Targeting the inositol requiring enzyme 1 alpha (IRE1) stress response pathway may improve responses to chemotherapy and reduce relapses for patients with triple negative breast cancer (TNBC), researchers have shown for the first time.
There are no targeted therapies available for TNBC and chemotherapy is the mainstay treatment, with a high relapse rate and poor long-term prognosis.
The study, published in Nature Communications, found that IRE1, a cellular stress sensor that normally acts to alleviate short-term stresses within cells, such as lack of nutrients or oxygen, is a central driver of treatment-related relapse in TNBC.
Using TNBC cells treated with chemotherapy (paclitaxel), the researchers found that blocking IRE1 activity using a small molecule inhibitor (MKC8866) reduced the production of survival signals, and thus the growth of new cancer cells by 50 per cent.

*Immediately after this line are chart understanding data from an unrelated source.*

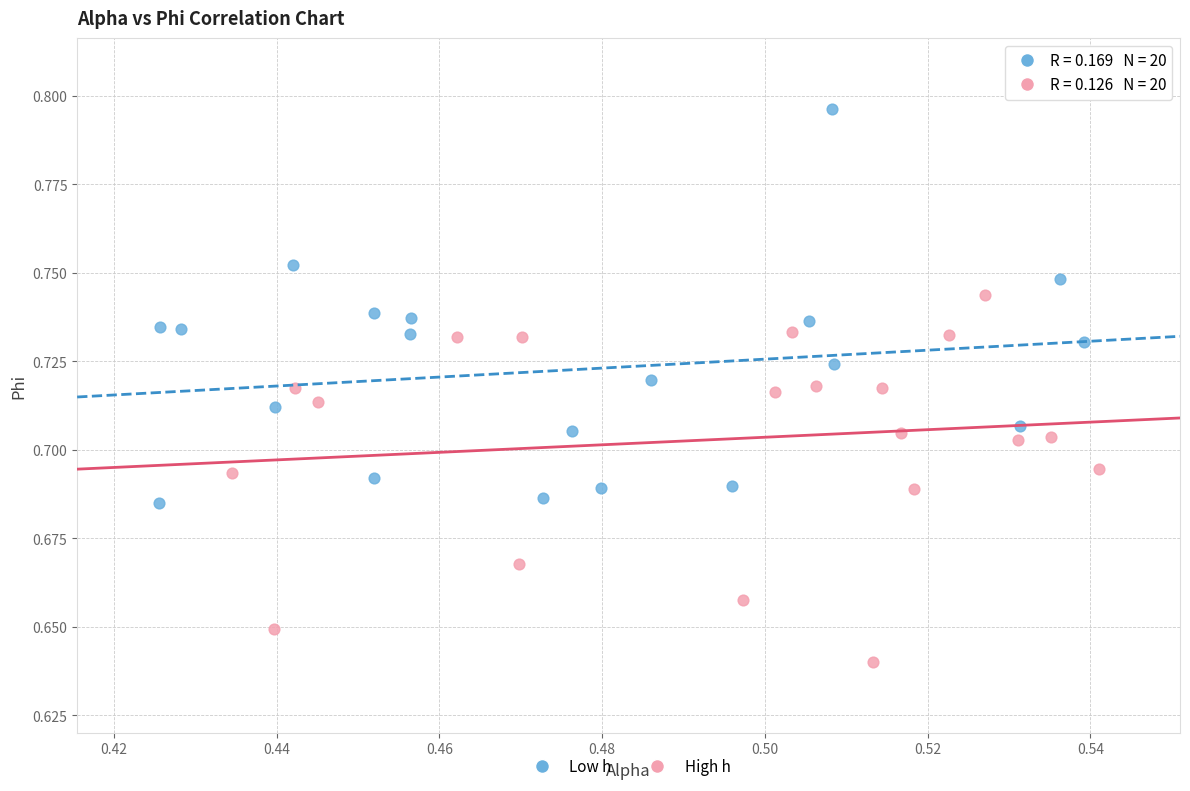

Which series has the largest Y range (max minus min)?

Low h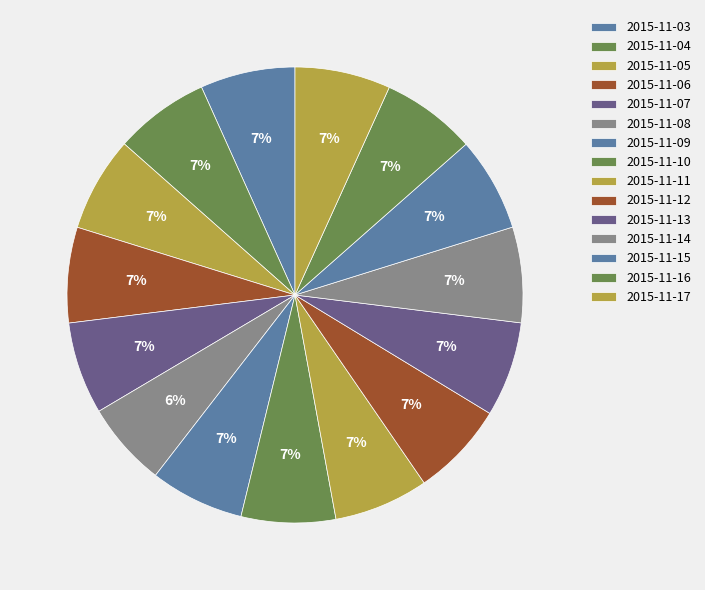

What is the largest slice in the pie chart?

2015-11-17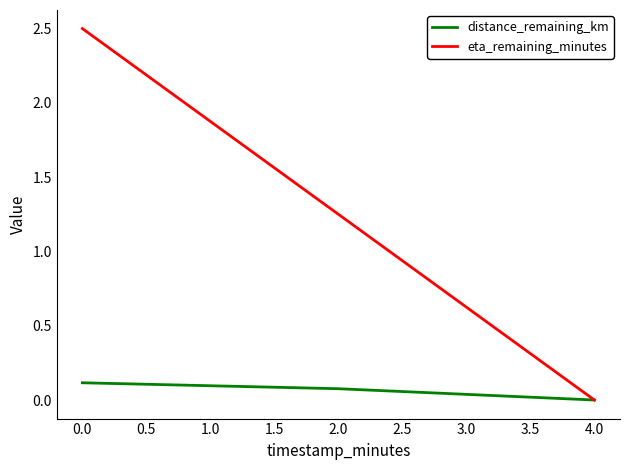

Is the value of eta_remaining_minutes at 0.0 greater than the value of distance_remaining_km at 4.0?

Yes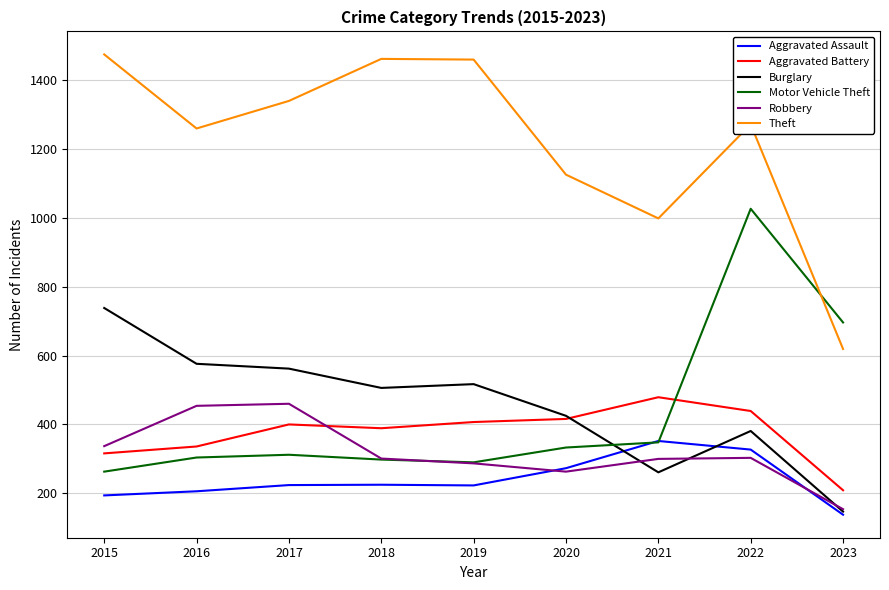

True or false: Robbery has a value of 214 at 2023.

False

In a pre-clinical (mouse) model of TNBC, MKC8866 increased the effectiveness of paclitaxel, leading to regression of eight out of 10 cancers compared to regression of three out of 10 cancers using paclitaxel alone, and also reduced tumour relapse.
An analysis of 595 breast cancer patient tumours showed that TNBC tumours displayed the highest IRE1 activity compared to other subtypes, suggesting that IRE1 may be of particular importance in TNBC.